Seguendo lo “zietto” Grossman tra Stalingrado e Treblinka
Adelphi pubblica “Uno scrittore in guerra” che sarà presentato da èStoria a Gorizia

di Alessandro Mezzena Lona
A vederlo così, nessun esercito lo avrebbe mai arruolato. Perché Vasilij Grossman non ci vedeva troppo bene neanche quando inforcava gli occhiali. E poi, si era lasciato ingrassare oltre misura. Tanto da mettere a dura prova il suo cuore. Tanto da far fatica a camminare. Al punto che aveva adottato come compagna di strada una canna da passeggio. Eppure quell’uomo, che sarebbe diventato uno dei grandi scrittori del ’900, avrebbe venduto sua madre pur di poter indossare la divisa dell’Armata Rossa.
Ma come si poteva arruolare un tipo così? Semplice: non capiva niente di come funziona una pistola, un fucile, eppure «sapeva tutto dell’animo umano». E così, a mettergli addosso una divisa, a spedirlo al fronte, fu il suo direttore, David Ortenbeg, commissario con il grado di generale, che lo avrebbe preso come corrispondente di guerra di “Krasnaja zvezda”, il giornale dell’Armata Rossa. Più seguito dai cittadini, all’interno dell’Unione Sovietica, di altri quotidiani come le “Izvestija”.
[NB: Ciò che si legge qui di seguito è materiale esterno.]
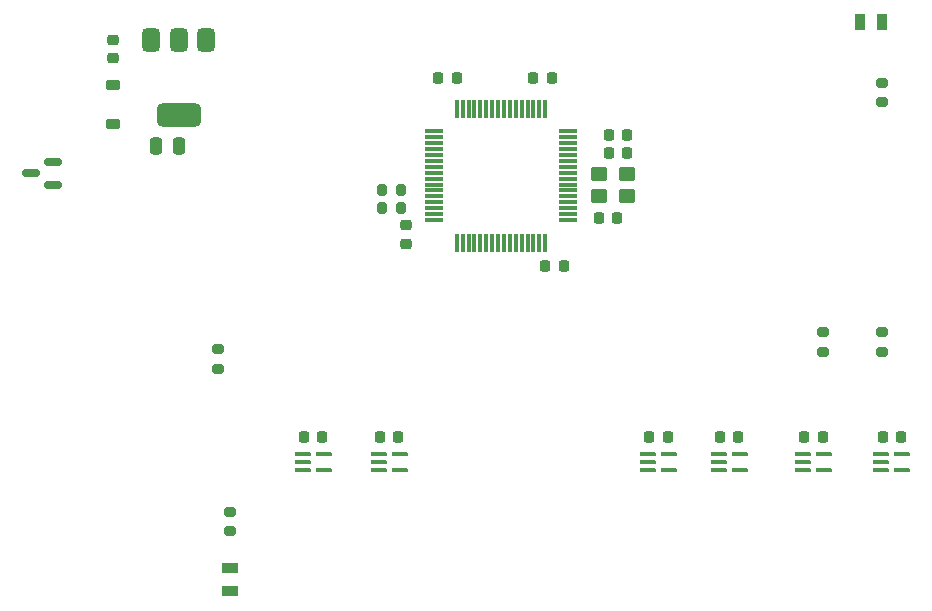
<source format=gtp>
G04 #@! TF.GenerationSoftware,KiCad,Pcbnew,9.0.7*
G04 #@! TF.CreationDate,2026-02-15T20:38:08+11:00*
G04 #@! TF.ProjectId,AmigaUSBFloppy,416d6967-6155-4534-9246-6c6f7070792e,rev?*
G04 #@! TF.SameCoordinates,Original*
G04 #@! TF.FileFunction,Paste,Top*
G04 #@! TF.FilePolarity,Positive*
%FSLAX46Y46*%
G04 Gerber Fmt 4.6, Leading zero omitted, Abs format (unit mm)*
G04 Created by KiCad (PCBNEW 9.0.7) date 2026-02-15 20:38:08*
%MOMM*%
%LPD*%
G01*
G04 APERTURE LIST*
G04 Aperture macros list*
%AMRoundRect*
0 Rectangle with rounded corners*
0 $1 Rounding radius*
0 $2 $3 $4 $5 $6 $7 $8 $9 X,Y pos of 4 corners*
0 Add a 4 corners polygon primitive as box body*
4,1,4,$2,$3,$4,$5,$6,$7,$8,$9,$2,$3,0*
0 Add four circle primitives for the rounded corners*
1,1,$1+$1,$2,$3*
1,1,$1+$1,$4,$5*
1,1,$1+$1,$6,$7*
1,1,$1+$1,$8,$9*
0 Add four rect primitives between the rounded corners*
20,1,$1+$1,$2,$3,$4,$5,0*
20,1,$1+$1,$4,$5,$6,$7,0*
20,1,$1+$1,$6,$7,$8,$9,0*
20,1,$1+$1,$8,$9,$2,$3,0*%
G04 Aperture macros list end*
%ADD10RoundRect,0.250000X-0.450000X-0.350000X0.450000X-0.350000X0.450000X0.350000X-0.450000X0.350000X0*%
%ADD11RoundRect,0.225000X-0.375000X0.225000X-0.375000X-0.225000X0.375000X-0.225000X0.375000X0.225000X0*%
%ADD12RoundRect,0.225000X0.225000X0.250000X-0.225000X0.250000X-0.225000X-0.250000X0.225000X-0.250000X0*%
%ADD13RoundRect,0.200000X0.200000X0.275000X-0.200000X0.275000X-0.200000X-0.275000X0.200000X-0.275000X0*%
%ADD14RoundRect,0.225000X-0.225000X-0.250000X0.225000X-0.250000X0.225000X0.250000X-0.225000X0.250000X0*%
%ADD15RoundRect,0.225000X0.250000X-0.225000X0.250000X0.225000X-0.250000X0.225000X-0.250000X-0.225000X0*%
%ADD16R,0.950000X1.400000*%
%ADD17RoundRect,0.100000X-0.562500X-0.100000X0.562500X-0.100000X0.562500X0.100000X-0.562500X0.100000X0*%
%ADD18RoundRect,0.200000X0.275000X-0.200000X0.275000X0.200000X-0.275000X0.200000X-0.275000X-0.200000X0*%
%ADD19RoundRect,0.200000X-0.275000X0.200000X-0.275000X-0.200000X0.275000X-0.200000X0.275000X0.200000X0*%
%ADD20RoundRect,0.375000X-0.375000X0.625000X-0.375000X-0.625000X0.375000X-0.625000X0.375000X0.625000X0*%
%ADD21RoundRect,0.500000X-1.400000X0.500000X-1.400000X-0.500000X1.400000X-0.500000X1.400000X0.500000X0*%
%ADD22RoundRect,0.225000X-0.250000X0.225000X-0.250000X-0.225000X0.250000X-0.225000X0.250000X0.225000X0*%
%ADD23RoundRect,0.250000X-0.250000X-0.475000X0.250000X-0.475000X0.250000X0.475000X-0.250000X0.475000X0*%
%ADD24RoundRect,0.150000X0.587500X0.150000X-0.587500X0.150000X-0.587500X-0.150000X0.587500X-0.150000X0*%
%ADD25RoundRect,0.075000X0.700000X0.075000X-0.700000X0.075000X-0.700000X-0.075000X0.700000X-0.075000X0*%
%ADD26RoundRect,0.075000X0.075000X0.700000X-0.075000X0.700000X-0.075000X-0.700000X0.075000X-0.700000X0*%
%ADD27R,1.400000X0.950000*%
G04 APERTURE END LIST*
D10*
X160900000Y-78737500D03*
X163300002Y-78737500D03*
X163300002Y-76837500D03*
X160900000Y-76837500D03*
D11*
X119762500Y-69287500D03*
X119762500Y-72587500D03*
D12*
X137460888Y-99071725D03*
X135910888Y-99071725D03*
D13*
X144175000Y-79687500D03*
X142525000Y-79687500D03*
D12*
X163300002Y-73537500D03*
X161750002Y-73537500D03*
X162450000Y-80537500D03*
X160900000Y-80537500D03*
X179830000Y-99071725D03*
X178280000Y-99071725D03*
D14*
X161750002Y-75087500D03*
X163300002Y-75087500D03*
D12*
X172687500Y-99071725D03*
X171137500Y-99071725D03*
D15*
X144575000Y-82737500D03*
X144575000Y-81187500D03*
D16*
X184870000Y-64012500D03*
X182970000Y-64012500D03*
D17*
X135798388Y-100594225D03*
X135798388Y-101244225D03*
X135798388Y-101894225D03*
X137573388Y-101894225D03*
X137573388Y-100594225D03*
D14*
X147300001Y-68712500D03*
X148850001Y-68712500D03*
D12*
X143900000Y-99071725D03*
X142350000Y-99071725D03*
D18*
X179870000Y-91912500D03*
X179870000Y-90262500D03*
D19*
X128650000Y-91677500D03*
X128650000Y-93327500D03*
D20*
X127600000Y-65512500D03*
X125300000Y-65512500D03*
D21*
X125300000Y-71812500D03*
D20*
X123000000Y-65512500D03*
D12*
X186454627Y-99071725D03*
X184904627Y-99071725D03*
D17*
X165060888Y-100594225D03*
X165060888Y-101244225D03*
X165060888Y-101894225D03*
X166835888Y-101894225D03*
X166835888Y-100594225D03*
D18*
X184870000Y-91912500D03*
X184870000Y-90262500D03*
D17*
X184792127Y-100594225D03*
X184792127Y-101244225D03*
X184792127Y-101894225D03*
X186567127Y-101894225D03*
X186567127Y-100594225D03*
D22*
X119762500Y-65512500D03*
X119762500Y-67062500D03*
D23*
X123400000Y-74437500D03*
X125300000Y-74437500D03*
D13*
X144175000Y-78187500D03*
X142525000Y-78187500D03*
D24*
X114675000Y-77737500D03*
X114675000Y-75837500D03*
X112800000Y-76787500D03*
D17*
X171025000Y-100594225D03*
X171025000Y-101244225D03*
X171025000Y-101894225D03*
X172800000Y-101894225D03*
X172800000Y-100594225D03*
X178167500Y-100594225D03*
X178167500Y-101244225D03*
X178167500Y-101894225D03*
X179942500Y-101894225D03*
X179942500Y-100594225D03*
D12*
X166723388Y-99071725D03*
X165173388Y-99071725D03*
D25*
X158275000Y-80737499D03*
X158275000Y-80237500D03*
X158275000Y-79737500D03*
X158275000Y-79237500D03*
X158275000Y-78737500D03*
X158275000Y-78237499D03*
X158275000Y-77737500D03*
X158275000Y-77237500D03*
X158275000Y-76737500D03*
X158275000Y-76237500D03*
X158275000Y-75737501D03*
X158275000Y-75237500D03*
X158275000Y-74737500D03*
X158275000Y-74237500D03*
X158275000Y-73737500D03*
X158275000Y-73237501D03*
D26*
X156349999Y-71312500D03*
X155850000Y-71312500D03*
X155350000Y-71312500D03*
X154850000Y-71312500D03*
X154350000Y-71312500D03*
X153849999Y-71312500D03*
X153350000Y-71312500D03*
X152850000Y-71312500D03*
X152350000Y-71312500D03*
X151850000Y-71312500D03*
X151350001Y-71312500D03*
X150850000Y-71312500D03*
X150350000Y-71312500D03*
X149850000Y-71312500D03*
X149350000Y-71312500D03*
X148850001Y-71312500D03*
D25*
X146925000Y-73237501D03*
X146925000Y-73737500D03*
X146925000Y-74237500D03*
X146925000Y-74737500D03*
X146925000Y-75237500D03*
X146925000Y-75737501D03*
X146925000Y-76237500D03*
X146925000Y-76737500D03*
X146925000Y-77237500D03*
X146925000Y-77737500D03*
X146925000Y-78237499D03*
X146925000Y-78737500D03*
X146925000Y-79237500D03*
X146925000Y-79737500D03*
X146925000Y-80237500D03*
X146925000Y-80737499D03*
D26*
X148850001Y-82662500D03*
X149350000Y-82662500D03*
X149850000Y-82662500D03*
X150350000Y-82662500D03*
X150850000Y-82662500D03*
X151350001Y-82662500D03*
X151850000Y-82662500D03*
X152350000Y-82662500D03*
X152850000Y-82662500D03*
X153350000Y-82662500D03*
X153849999Y-82662500D03*
X154350000Y-82662500D03*
X154850000Y-82662500D03*
X155350000Y-82662500D03*
X155850000Y-82662500D03*
X156349999Y-82662500D03*
D12*
X157899999Y-84637500D03*
X156349999Y-84637500D03*
D19*
X129615000Y-105462500D03*
X129615000Y-107112500D03*
D27*
X129615000Y-112137500D03*
X129615000Y-110237500D03*
D17*
X142237500Y-100594225D03*
X142237500Y-101244225D03*
X142237500Y-101894225D03*
X144012500Y-101894225D03*
X144012500Y-100594225D03*
D12*
X156900000Y-68712500D03*
X155350000Y-68712500D03*
D19*
X184870000Y-69112500D03*
X184870000Y-70762500D03*
M02*

</source>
Grossman non era ancora famoso come scrittore. Molti anni dopo avrebbe scritto capolavori come “Vita e destino”, “Tutto scorre”, ma anche raggelanti reportage come “L’inferno di Treblinka”. Alle spalle si lasciava una vita complicata: una famiglia ebrea che sarebbe stata spazzata via dall’antisemitismo montante di quegli anni di guerra, una situazione sentimentale piuttosto complessa, un rapporto con il Partito comunista e con il “piccolo padre” Stalin decisamente difficile. Eppure non ci pensò su per un solo istante: indossò la divisa di intendente, con la giubba che era tutta una grinza e gli occhiali che gli scivolavano sul naso, fece un rapidissimo corso di addestramento con un ex ufficiale dell’esercito, il colonnello Ivan Chitrov, e si mise sulle tracce dell’Armata Rossa. Seguendo i soldati dell’Urss, per oltre mille giorni, come inviato speciale sui fronti più caldi. Quello dell’Ucraina, quello che vide la difesa spasmodica e gloriosa di Mosca e di Stalingrado, assediate dai nazisti. Fino alla trionfale avanzata russa verso Berlino, passando per l’epica battaglia di Kursk e per la scoperta dei campi della morte, prima a Majdanek e poi a Treblinka.
La guerra, per Grossman, diventò racconto. Riempì, dal 1941 in poi, taccuini su taccuini perché era convinto che «chi scrive ha il dovere di raccontare una verità tremenda, e chi legge ha il dovere civico di conoscerla, questa verita». Adesso, un’ampia selezione di quei reportage esce in volume. “Uno scrittore in guerra” di Vasilij Grossman, curato da Antony Beevor e Luba Vinogradova per Adelphi (pagg. 471, euro 23), verrà presentato al Festival èStoria di Gorizia venerdì 22 maggio. Al Chiostro della Biblioteca Statale Isontina, coordinati da Armando Torno, dialogheranno sul libro Valentina Parisi, che ha curato la traduzione in italiano, e Pietro Tosco, che dirige il Centro Vasilij Grossman.
Lo “zietto” Grossman, che le ragazze chiamavano così per il suo aspetto da giovane invecchiato anzitempo, seppe trasformare il suo viaggio dentro la guerra in un osservatorio privilegiato sul controverso e multiforme mondo sovietico. Partito con un grande amore per la gente e per la vita, strada facendo riuscì a trovare dentro i racconti dei soldati la possibilità di mettere a nudo le bugie del regime, di smascherare gli infidi. Lasciando in un angolino la retorica ufficiale, alternando al racconto di battaglie epocali storie di gente anonima, trasformò gli eventi bellici in una metafora delle sorti dell’uomo.
Questi taccuini, che si leggono come fossero un romanzo di guerra, sono stati la palestra di scrittura di un grande scrittore. Che, anni dopo, avrebbe stupito il mondo con “Vita e destino”.